St. Bonaventure Bonnies men's basketball
The St. Bonaventure Bonnies men's basketball (formerly the St. Bonaventure Brown Indians) team is the college basketball team that represents St. Bonaventure University in St. Bonaventure, New York, United States. The school's team currently competes in the Atlantic 10 Conference and plays its home games at the Reilly Center. The "Bonnies" are currently coached by all-time coaching wins leader Mark Schmidt, who during his 12th season surpassed former coach Larry Weise with his 203rd victory.
|St. Bonaventure Bonnies|
|University||St. Bonaventure University|
|All-time record||1362–1038 (.568)|
|Head coach||Mark Schmidt (13th season)|
|Location||Olean, New York|
|Arena||Reilly Center |
|Colors||Brown and White|
|NCAA Tournament Final Four|
|NCAA Tournament Elite Eight|
|NCAA Tournament Sweet Sixteen|
|1961, 1968, 1970|
|NCAA Tournament Appearances|
|1961, 1968, 1970, 1978, 2000, 2012, 2018|
|Conference Tournament Champions|
|Conference Regular Season Champions|
|WNY3: 1950, 1951, 1957 1958|
- For information on all St. Bonaventure University sports, see St. Bonaventure Bonnies
Of the major sports at St. Bonaventure, basketball was the last introduced. In 1902, the first team had been put together, mainly consisting of former football players. The coach of this team was university professor Patric Driscoll. Official records of these games were not kept. Proper facilities were not available until four years later when intramural games began to be played in a handball court on campus.

● ● ● ● ●

### Task description
Answer these questions from the St. Bonaventure men's basketball page above.
(a) In which conference does the team currently compete?
(b) What are the team's colors?
(c) Who coached the first team, put together in 1902?

### Collected material
● ● ● ● ●

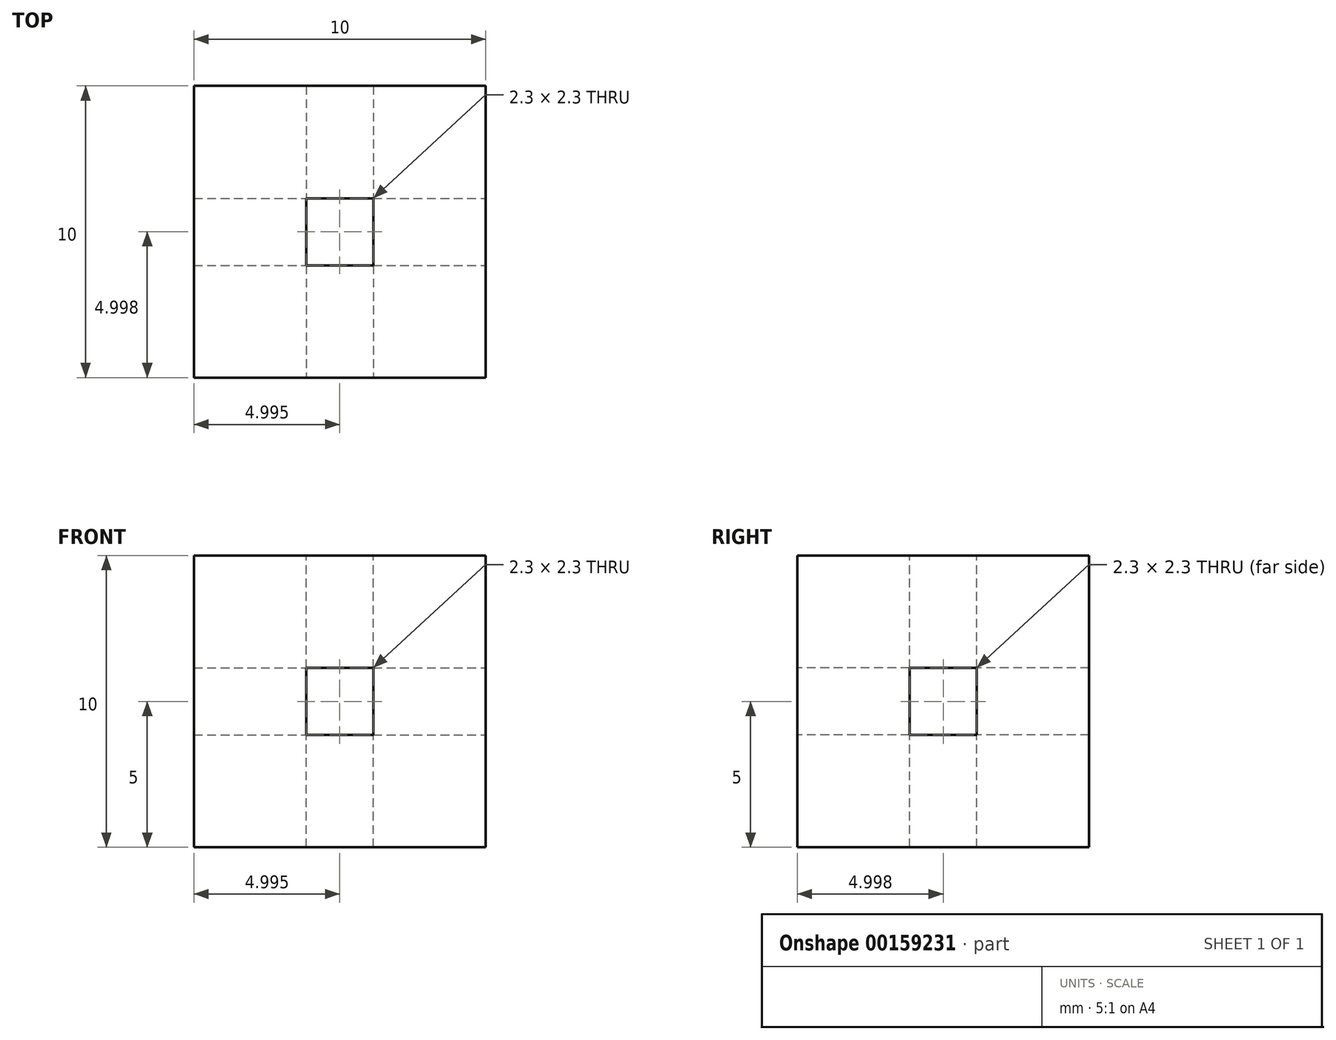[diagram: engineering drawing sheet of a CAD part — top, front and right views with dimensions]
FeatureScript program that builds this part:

● ● ● ● ●

### Solution below
(a) The Atlantic 10 Conference.
(b) Brown and White.
(c) University professor Patric Driscoll.